TFactory v0.2 — Implementation Task Plan

Status: Tasks ready for execution Date: 2026-05-28 Parent design: 2026-05-28-enterprise-test-frameworks-design.md Authored via: /super-brainstorm → spec → writing-plans Predecessor release: v0.1.0-mvp (12 tasks, 531 backend + 112 frontend tests)

Summary

16 tasks, ~95 commits, multi-month effort. Ships v0.2: Playwright + Jest + pytest across three lanes (Browser, Unit-TS, Unit-Python). Establishes the framework registry, target schema, and platform deliverables that v0.3+ extensions slot into without rework.

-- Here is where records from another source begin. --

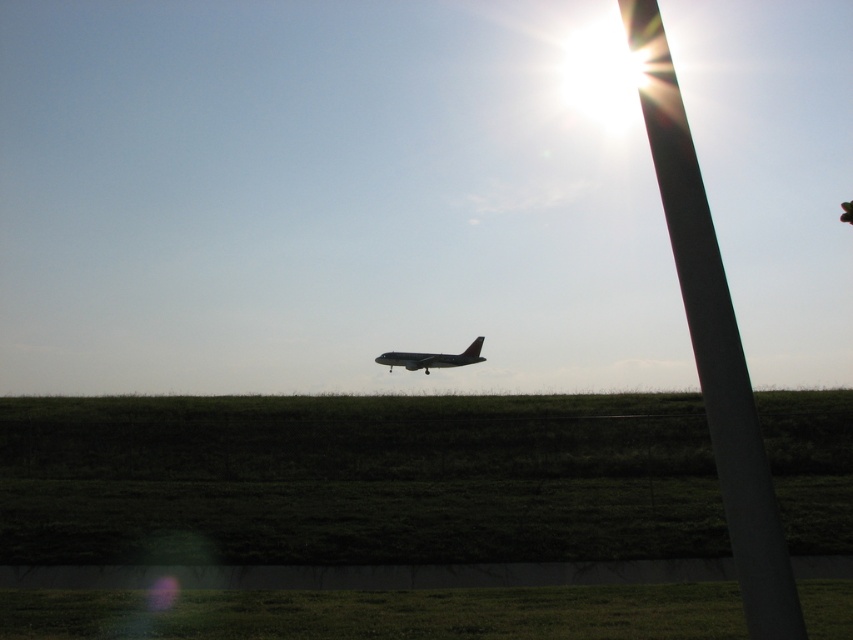
Question: Which of the following is the farthest from the observer?

Choices:
 (A) white smooth pole at upper right
 (B) metallic gray airplane at center

Answer: (B)

Question: Does white smooth pole at upper right appear under metallic gray airplane at center?

Choices:
 (A) no
 (B) yes

Answer: (B)

Question: Is white smooth pole at upper right to the left of metallic gray airplane at center from the viewer's perspective?

Choices:
 (A) no
 (B) yes

Answer: (A)

Question: Does white smooth pole at upper right appear over metallic gray airplane at center?

Choices:
 (A) yes
 (B) no

Answer: (B)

Same execution cadence as v0.1: one GitHub issue per task, six-commit shape per task (scaffold → primitives × 2 → real wire → integration → close). Issue numbers below are tentative — will be assigned at issue-creation time.


Dependency graph

              Task 0 (lane rename — gates everything)
                              │
              ┌───────────────┼───────────────┐
              ▼               ▼               ▼
          Task 1          Task 2          Task 3
          framework       .tfactory.yml   tests-catalog
          registry        schema          schema
              │               │               │
              └───────────────┼───────────────┘
                              ▼
                          Task 4
                          snapshotter extended
                              │
                              ▼
                          Task 5
                          Planner per-subtask
                              │
                              ▼
                          Task 6
                          Gen-Functional generic + context
                              │
              ┌───────────────┼────────────────────────┐
              ▼               ▼                        ▼
          Task 7          Task 9                   Task 12
          Docker images   Evaluator                Templates
          (playwright,    per-lang primitives      (Playwright +
           jest, pytest)  (tsc, ESLint, Stryker)   Jest + pytest set)
              │               │                        │
              ▼               ▼                        ▼
          Task 8          Task 10                  Task 13
          Browser app     Evaluator coverage       Skills
          runtime         adapter (null vs zero)   (init, add-test,
                              │                    from-template)
                              ▼                        │
                          Task 11                      ▼
                          Triager update-vs-create  Task 14
                          + catalog mutation        Portal endpoints
                              │                        │
                              └────────────┬───────────┘
                                           ▼
                                       Task 15
                                       LaneStatusGrid +
                                       migration CLI
                                           │
                                           ▼
                                       Task 16
                                       Evidence capture +
                                       portal viewer
                                       (closes v0.2)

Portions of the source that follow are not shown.